● **PASSAGE PROVIDED**:

That framing matters because it is not a “new bull” declaration. Coutts explicitly warned against forcing the tape into a neat historical template, arguing markets “do their own thing” even when cycle narratives feel compelling.
Where BTC Sits Now: ~$63K, ~50% Off the $126,100 Peak, and Lower Volatility
Coutts anchored his late-bear view to a familiar drawdown profile. He described Bitcoin’s price action as a “typical garden-variety bear market,” with BTC trading around $63,000, roughly 50% below the October 2025 all-time high of $126,100.
He also pointed to a structural change that affects positioning and liquidation dynamics: Bitcoin’s volatility has declined by about 50% compared with the previous market cycle. In practice, that implies a market that can grind lower or chop sideways without the same frequency of violent dislocations that defined prior bear phases.
The interview also cited CoinMarketCap data showing Bitcoin up 4.45% over the past 30 days. That bounce is real, but it sits inside Coutts’ broader point that the dominant trend read remains negative.
Bearish Trend, Slowing Downside: The Claimed Longer-Timeframe Bullish Divergence
Coutts described a split screen that traders will recognize. On one side, “all the trend indicators are obviously bearish,” he said. On the other, he is “starting to see a bullish divergence appear on the longer time frames on momentum.”
His definition was narrow and tactical: the divergence is “just telling me that the acceleration, or should I say, the negative momentum is decelerating.” He added that this “doesn't mean that we're out of this bear market from a technical perspective at all.”
What is missing is as important as what is said. The interview excerpt does not specify which trend indicators are being referenced, nor which momentum measures and timeframes underpin the divergence claim. That leaves traders with a directionally useful thesis, but without the inputs needed to independently validate it.
Traders’ Checklist: $200K–$250K Path, $1M Timeline Pushout, and the 2027 Quantum Clock
Coutts’ upside case is explicitly more conservative than the popular $1 million-by-2030 narrative. He said it is “far too early” to make that call, and that his models had “about a million by 2032, 2033,” depending on “how much money printing is gonna be required between now and then.”
Nearer term, he said: “I'm more comfortable with a forecast in the next sort of two to three years that Bitcoin should get to sort of $200,000 to 250,000,” adding that beyond that window it is “very hard to say.”
On drivers, Coutts argued the downturn was not only about tightening global liquidity. He said onchain demand “started to deteriorate as well,” calling it a factor that “definitely drives price” and is “somewhat correlated” with liquidity and the business cycle. The excerpt does not provide specific onchain metrics, so any confirmation will hinge on follow-through detail.

● **SOURCE MATERIAL**:
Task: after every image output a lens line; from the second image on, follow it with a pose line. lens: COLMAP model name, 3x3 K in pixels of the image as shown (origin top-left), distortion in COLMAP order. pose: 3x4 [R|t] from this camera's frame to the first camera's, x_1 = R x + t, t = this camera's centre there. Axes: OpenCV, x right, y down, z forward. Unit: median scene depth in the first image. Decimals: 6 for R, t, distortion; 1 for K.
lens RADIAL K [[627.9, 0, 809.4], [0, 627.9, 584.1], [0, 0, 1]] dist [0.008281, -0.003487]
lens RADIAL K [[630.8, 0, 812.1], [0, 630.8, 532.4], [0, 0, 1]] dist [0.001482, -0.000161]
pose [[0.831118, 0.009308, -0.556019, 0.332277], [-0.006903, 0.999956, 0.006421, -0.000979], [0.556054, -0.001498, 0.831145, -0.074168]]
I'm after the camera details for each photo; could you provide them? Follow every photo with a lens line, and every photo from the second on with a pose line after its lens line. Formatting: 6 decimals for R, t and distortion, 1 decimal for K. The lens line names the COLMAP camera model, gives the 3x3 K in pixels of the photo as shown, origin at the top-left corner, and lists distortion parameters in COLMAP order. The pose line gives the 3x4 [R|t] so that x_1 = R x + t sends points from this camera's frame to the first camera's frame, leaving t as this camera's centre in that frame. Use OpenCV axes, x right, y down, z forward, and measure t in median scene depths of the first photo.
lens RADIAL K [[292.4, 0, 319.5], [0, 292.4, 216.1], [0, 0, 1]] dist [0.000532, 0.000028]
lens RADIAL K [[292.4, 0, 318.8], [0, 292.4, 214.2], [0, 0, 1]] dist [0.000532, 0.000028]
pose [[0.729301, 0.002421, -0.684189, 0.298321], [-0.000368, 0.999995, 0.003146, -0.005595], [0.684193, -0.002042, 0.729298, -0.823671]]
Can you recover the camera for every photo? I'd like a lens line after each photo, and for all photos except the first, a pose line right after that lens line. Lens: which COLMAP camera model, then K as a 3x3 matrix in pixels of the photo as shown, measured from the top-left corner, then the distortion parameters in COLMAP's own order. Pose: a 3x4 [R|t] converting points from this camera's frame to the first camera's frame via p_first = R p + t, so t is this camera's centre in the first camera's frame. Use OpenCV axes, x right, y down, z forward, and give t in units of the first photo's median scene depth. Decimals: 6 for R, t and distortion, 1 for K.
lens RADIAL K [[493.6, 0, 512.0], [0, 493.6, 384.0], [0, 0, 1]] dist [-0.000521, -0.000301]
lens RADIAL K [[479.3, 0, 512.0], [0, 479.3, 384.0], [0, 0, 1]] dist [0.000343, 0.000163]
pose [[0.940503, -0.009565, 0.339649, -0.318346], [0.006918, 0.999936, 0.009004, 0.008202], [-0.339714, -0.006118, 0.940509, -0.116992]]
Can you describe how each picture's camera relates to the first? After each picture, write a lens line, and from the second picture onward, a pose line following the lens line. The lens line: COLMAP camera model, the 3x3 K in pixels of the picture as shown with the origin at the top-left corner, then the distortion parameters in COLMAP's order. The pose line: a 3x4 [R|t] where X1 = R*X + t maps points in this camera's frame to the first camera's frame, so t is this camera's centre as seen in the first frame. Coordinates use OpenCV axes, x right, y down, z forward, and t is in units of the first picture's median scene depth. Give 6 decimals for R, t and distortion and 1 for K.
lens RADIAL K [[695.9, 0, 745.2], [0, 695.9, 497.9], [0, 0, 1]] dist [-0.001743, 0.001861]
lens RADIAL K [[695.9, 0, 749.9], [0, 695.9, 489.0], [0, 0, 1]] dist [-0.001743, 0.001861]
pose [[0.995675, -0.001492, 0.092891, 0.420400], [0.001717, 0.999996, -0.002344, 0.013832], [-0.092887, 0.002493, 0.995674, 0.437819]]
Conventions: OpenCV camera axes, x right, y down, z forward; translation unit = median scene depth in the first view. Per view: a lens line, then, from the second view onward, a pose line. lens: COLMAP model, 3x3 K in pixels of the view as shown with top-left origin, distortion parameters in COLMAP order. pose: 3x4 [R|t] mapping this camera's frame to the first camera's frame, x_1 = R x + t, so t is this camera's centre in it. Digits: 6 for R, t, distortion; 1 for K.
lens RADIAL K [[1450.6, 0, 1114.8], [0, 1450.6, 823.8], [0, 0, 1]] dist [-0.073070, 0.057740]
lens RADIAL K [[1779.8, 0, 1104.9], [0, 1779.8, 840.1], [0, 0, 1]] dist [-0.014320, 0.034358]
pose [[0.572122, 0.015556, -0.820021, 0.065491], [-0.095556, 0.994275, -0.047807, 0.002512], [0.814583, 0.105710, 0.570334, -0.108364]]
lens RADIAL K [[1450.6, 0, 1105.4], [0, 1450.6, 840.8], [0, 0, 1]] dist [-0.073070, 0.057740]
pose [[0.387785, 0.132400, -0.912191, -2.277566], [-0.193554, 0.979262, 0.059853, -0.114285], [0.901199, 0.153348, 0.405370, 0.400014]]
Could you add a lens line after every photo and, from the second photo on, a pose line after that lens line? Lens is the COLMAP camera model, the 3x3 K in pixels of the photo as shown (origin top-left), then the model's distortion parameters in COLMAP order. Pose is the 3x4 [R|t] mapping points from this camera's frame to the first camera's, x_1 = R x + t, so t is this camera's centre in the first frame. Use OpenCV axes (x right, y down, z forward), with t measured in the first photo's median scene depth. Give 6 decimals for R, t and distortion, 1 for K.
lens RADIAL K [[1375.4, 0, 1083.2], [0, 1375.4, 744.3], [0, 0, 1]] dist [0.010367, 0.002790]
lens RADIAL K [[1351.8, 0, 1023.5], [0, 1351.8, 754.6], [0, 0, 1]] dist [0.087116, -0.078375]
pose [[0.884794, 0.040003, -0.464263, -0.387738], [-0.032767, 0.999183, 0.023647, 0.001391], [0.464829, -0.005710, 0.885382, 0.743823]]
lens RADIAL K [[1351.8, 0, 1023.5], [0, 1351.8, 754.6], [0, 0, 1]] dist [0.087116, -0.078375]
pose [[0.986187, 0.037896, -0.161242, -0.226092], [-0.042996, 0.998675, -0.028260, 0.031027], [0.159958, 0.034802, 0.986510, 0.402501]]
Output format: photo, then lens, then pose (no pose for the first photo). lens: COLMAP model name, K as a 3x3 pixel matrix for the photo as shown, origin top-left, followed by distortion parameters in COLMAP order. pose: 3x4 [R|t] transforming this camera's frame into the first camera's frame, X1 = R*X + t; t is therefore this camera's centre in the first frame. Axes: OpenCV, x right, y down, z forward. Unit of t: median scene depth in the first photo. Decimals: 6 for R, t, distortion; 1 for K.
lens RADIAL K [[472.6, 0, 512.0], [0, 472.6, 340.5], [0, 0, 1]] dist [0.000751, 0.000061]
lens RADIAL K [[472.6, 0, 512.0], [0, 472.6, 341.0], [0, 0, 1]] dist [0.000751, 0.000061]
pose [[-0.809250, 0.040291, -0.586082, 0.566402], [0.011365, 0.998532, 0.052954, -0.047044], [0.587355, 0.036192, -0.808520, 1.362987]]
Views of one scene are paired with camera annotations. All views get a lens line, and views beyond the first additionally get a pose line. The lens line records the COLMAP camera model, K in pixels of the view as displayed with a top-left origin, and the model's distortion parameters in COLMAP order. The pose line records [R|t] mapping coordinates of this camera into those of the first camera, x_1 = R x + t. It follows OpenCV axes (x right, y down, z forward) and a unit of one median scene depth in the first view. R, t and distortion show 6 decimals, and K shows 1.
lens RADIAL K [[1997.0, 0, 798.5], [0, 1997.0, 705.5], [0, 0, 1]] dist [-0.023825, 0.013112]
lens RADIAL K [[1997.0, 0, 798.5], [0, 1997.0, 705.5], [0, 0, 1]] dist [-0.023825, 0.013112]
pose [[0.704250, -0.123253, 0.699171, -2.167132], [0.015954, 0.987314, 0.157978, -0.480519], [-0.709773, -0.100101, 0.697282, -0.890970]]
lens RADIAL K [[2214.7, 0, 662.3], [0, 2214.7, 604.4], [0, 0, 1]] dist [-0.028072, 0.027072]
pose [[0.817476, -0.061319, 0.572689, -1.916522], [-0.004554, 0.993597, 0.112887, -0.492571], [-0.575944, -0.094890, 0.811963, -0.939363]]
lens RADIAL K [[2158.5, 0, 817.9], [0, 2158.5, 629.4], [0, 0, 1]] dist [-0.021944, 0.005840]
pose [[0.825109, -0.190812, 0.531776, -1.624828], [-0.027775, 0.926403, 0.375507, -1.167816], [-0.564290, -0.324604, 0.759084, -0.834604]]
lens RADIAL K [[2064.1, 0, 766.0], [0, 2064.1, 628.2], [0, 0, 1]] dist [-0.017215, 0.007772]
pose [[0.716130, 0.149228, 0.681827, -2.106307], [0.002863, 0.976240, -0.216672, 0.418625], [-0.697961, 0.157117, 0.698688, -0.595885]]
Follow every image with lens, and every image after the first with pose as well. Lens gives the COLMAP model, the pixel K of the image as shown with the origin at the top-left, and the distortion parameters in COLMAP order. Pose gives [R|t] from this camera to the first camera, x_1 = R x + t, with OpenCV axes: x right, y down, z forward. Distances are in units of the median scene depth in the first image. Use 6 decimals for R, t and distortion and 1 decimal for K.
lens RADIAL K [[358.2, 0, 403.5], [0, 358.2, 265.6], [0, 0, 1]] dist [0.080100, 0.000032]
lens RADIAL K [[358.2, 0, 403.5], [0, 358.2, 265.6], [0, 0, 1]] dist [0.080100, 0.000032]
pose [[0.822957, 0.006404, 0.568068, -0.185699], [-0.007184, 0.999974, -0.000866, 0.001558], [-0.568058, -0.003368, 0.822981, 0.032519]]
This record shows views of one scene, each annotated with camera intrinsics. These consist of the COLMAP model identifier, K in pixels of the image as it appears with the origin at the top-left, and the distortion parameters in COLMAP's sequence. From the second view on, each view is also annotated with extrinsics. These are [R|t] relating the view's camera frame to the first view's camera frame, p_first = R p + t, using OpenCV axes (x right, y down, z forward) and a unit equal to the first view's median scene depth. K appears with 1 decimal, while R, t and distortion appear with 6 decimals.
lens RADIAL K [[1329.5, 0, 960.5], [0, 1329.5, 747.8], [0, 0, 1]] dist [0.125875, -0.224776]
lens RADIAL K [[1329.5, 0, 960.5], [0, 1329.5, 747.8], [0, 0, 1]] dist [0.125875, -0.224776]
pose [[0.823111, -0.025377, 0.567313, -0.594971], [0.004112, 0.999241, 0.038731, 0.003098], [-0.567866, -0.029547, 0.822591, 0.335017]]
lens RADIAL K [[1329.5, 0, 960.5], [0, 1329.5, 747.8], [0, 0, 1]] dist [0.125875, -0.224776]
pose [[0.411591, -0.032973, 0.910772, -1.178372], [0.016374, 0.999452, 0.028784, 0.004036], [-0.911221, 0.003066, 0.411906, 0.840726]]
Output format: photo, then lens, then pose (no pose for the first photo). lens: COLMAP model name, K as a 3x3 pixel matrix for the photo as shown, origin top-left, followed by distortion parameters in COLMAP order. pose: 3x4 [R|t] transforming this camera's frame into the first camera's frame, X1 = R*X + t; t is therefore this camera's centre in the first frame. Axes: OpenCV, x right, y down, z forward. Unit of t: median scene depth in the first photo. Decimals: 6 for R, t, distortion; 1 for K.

● **BRIEF**: Summarize the Bitcoin bear-market commentary in three sentences.

● **RESPONSE**: Coutts describes Bitcoin as a typical garden-variety bear market, with the price around $63,000, roughly 50% below its October 2025 all-time high of $126,100, and volatility down about 50% from the previous cycle. He says all trend indicators are bearish, but a bullish momentum divergence on longer timeframes shows negative momentum decelerating, which does not mean the bear market is over, and the excerpt does not identify the indicators or timeframes behind that claim. He forecasts $200,000 to $250,000 within two to three years and about $1 million by 2032 or 2033 rather than by 2030, and he attributes the downturn to both tightening global liquidity and deteriorating onchain demand.